Il 7 maggio la Francia sceglierà tra Macron e Le Pen, rispetto al 2002 il candidato del FN raddoppierà i voti, anzi di più perché la figlia parte già con uno score superiore al primo turno del misero 17,7% del padre al secondo turno delle presidenziali 2002. Tutto cambierà perché quello che nel 2002 fu un incidente dovuto la frammentazione della sinistra e del campo socialista con Jospin al 16,18% e Chevènement al 5,33 % (e un’estrema sinistra LCR e LO che con il PCF aveva il 13,34%) nel 2017 è un dato strutturale perché il FN appare essere il primo partito francese ed è cambiata la natura delle elezioni presidenziali al primo turno: buona parte dei cittadini elettori hanno votato, come se fosse un secondo turno, cioè voto utile di testa e non di cuore o di pancia per il candidato espressione dei suoi convincimenti politici.

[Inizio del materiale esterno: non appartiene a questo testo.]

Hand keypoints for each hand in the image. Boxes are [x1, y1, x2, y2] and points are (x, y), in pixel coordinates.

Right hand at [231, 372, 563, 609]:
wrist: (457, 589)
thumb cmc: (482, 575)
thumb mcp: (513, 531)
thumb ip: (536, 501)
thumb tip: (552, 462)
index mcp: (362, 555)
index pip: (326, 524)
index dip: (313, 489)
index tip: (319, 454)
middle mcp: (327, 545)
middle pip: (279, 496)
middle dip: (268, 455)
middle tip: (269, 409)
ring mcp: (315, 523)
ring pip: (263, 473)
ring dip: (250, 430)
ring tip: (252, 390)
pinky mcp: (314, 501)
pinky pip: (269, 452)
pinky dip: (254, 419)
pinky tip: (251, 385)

Per gli elettori non del FN si trattava di scegliere chi dovesse andare al secondo turno, anche se i sondaggi davano tutti vincenti contro la Le Pen, compreso Mélenchon. Tuttavia le lezioni di giugno per l’Assemblea Nazionale potrebbero portare ad una situazione confusa, perché Macron è espressione di un movimento e non di un partito, una specie di Renzi senza PD. Il suo risultato, 23,9% è paragonabile a quello dei centristi Alain Poher, 23,31%, nel 1969 o di Bayrou, suo sostenitore in questa elezione, con il 18,57% nel 2007.

Le forze politiche organizzate restano 3: socialisti, gollisti e FN e questo avrà ancora un peso, sempre che specialmente a sinistra non si capirà la lezione. Nel presidenziali del giugno 1969, le seconde ad elezioni diretta si produsse un fenomeno analogo con il candidato socialista ex SFIO Gaston Defferre al 5,01% (Hamon con il 6,35% ha fatto meglio). Non fu l’inizio della fine dell’area socialista, che, infatti nelle prime elezioni legislative successive del 1973 PSf e PSU presero complessivamente il 20,9%.

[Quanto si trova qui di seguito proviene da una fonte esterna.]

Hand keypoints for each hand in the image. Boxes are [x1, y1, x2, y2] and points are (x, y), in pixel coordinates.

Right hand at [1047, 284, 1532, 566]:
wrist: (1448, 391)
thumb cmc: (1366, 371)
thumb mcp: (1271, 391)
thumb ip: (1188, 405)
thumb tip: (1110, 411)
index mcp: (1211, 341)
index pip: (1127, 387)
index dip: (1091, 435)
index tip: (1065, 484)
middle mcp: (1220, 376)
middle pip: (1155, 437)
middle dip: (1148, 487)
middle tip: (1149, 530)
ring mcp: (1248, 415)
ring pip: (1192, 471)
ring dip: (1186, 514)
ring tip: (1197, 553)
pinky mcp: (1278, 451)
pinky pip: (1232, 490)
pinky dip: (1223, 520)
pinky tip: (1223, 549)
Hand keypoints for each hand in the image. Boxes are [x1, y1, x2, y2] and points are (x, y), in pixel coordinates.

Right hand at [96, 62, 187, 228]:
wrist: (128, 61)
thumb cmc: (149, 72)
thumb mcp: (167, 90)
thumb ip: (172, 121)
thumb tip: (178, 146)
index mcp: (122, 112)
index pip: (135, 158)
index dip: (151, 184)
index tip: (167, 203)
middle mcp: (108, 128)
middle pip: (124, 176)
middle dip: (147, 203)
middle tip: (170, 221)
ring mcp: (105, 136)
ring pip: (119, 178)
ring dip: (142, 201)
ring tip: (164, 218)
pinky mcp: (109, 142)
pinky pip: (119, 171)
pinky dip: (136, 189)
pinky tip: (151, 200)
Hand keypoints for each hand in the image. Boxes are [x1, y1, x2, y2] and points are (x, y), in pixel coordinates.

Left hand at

Nel 1969 l’unità socialista era appena iniziata con il congressi di Alfortville del maggio e quello d’Issy-les-Moulineaux del luglio e spiccava ancora con Duclos un partito comunista al 21,27%, cioè una percentuale superiore a quella di Mélenchon 2017 con il suo 19,62%. Rispetto a quell’anno l’unico elemento di continuità è quello dei trozskyisti di Lutte Ovriere con lo 0,6% di Nathalie Arthaud oggi e lo 1,06% di Alain Krivine allora. A causa di una scelta politica di rinnovamento socialista la sconfitta presidenziale del 1969 fu una spinta per rafforzarla e concluderla con il famoso congresso di Epinay del 1971. Per le legislative 2017 bisogna fare un passo avanti per allargare gli accordi tra socialisti, ecologisti e radicali di sinistra con alleanze al primo turno e desistenze programmate al secondo turno.

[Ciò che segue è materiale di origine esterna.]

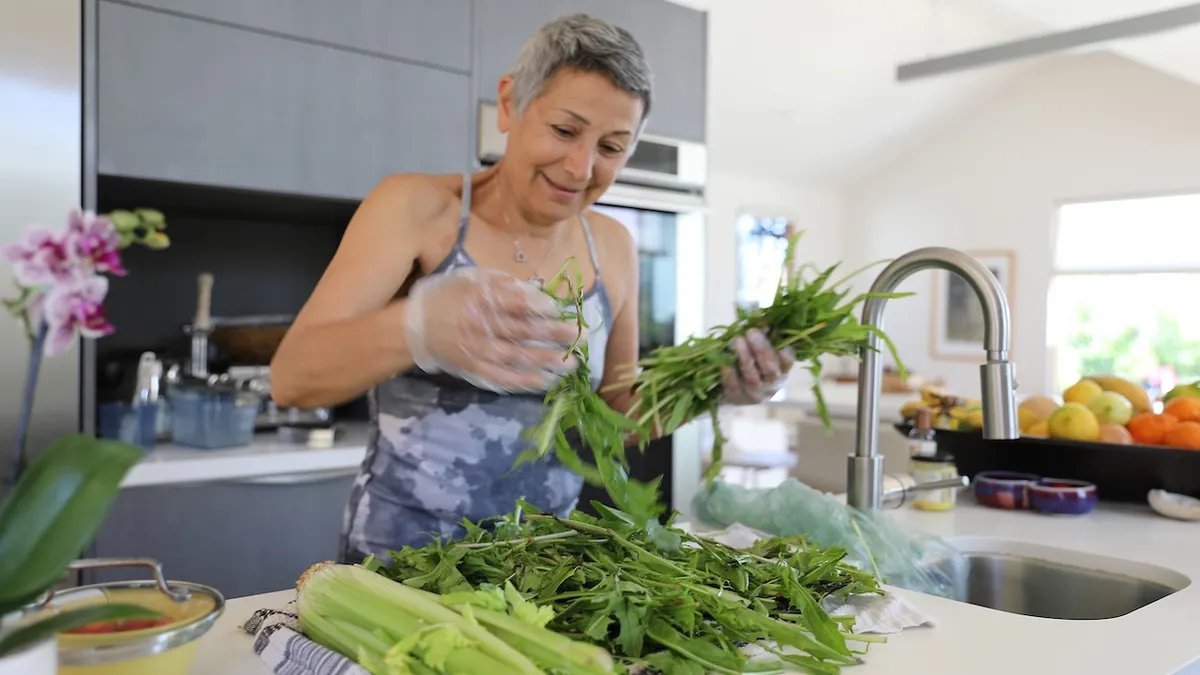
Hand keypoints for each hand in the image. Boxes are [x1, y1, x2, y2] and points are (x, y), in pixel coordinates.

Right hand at [404, 267, 581, 392]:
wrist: (414, 329)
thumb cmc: (446, 298)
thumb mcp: (468, 279)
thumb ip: (499, 283)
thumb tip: (533, 291)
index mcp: (479, 299)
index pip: (514, 303)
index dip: (539, 307)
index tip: (559, 309)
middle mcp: (480, 326)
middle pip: (522, 330)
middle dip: (553, 334)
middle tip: (580, 337)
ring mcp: (477, 350)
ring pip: (517, 356)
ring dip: (546, 360)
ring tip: (571, 363)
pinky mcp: (475, 369)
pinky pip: (503, 377)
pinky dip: (525, 381)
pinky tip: (546, 382)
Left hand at [720, 328, 795, 404]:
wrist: (735, 388)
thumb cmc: (752, 361)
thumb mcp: (760, 347)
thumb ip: (763, 334)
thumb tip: (761, 320)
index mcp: (782, 369)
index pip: (788, 361)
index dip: (784, 350)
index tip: (773, 335)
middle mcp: (772, 384)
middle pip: (770, 371)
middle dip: (761, 350)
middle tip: (751, 332)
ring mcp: (755, 394)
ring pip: (752, 379)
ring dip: (744, 358)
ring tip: (736, 341)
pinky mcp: (738, 398)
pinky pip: (734, 387)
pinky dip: (729, 374)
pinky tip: (724, 362)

La prima difficoltà è che a differenza della Unione de la Gauche di Mitterrand l’interlocutore a sinistra non è un partito come il PCF, ma uno stato d’animo rappresentato da Mélenchon, che è allergico ai partiti come dimostrato dai suoi trascorsi socialisti in posizione eccentrica anche rispetto alla sinistra di Emmanuelli e il contributo decisivo alla dissoluzione al Front de la Gauche. Se l’asse tradizionale destra/sinistra è sostituito da altre contrapposizioni del tipo populisti/responsabili o europeisti/sovranisti, altrettanto generiche ed indeterminate, cioè se la sinistra non ha programmi credibili per un’altra politica economica o per un processo alternativo di integrazione europea, la sua crisi in Italia ed in Europa è destinata ad aggravarsi, chiunque vinca le primarie del PD ovvero se Pisapia diventasse una sorte di Mélenchon, ma più moderato.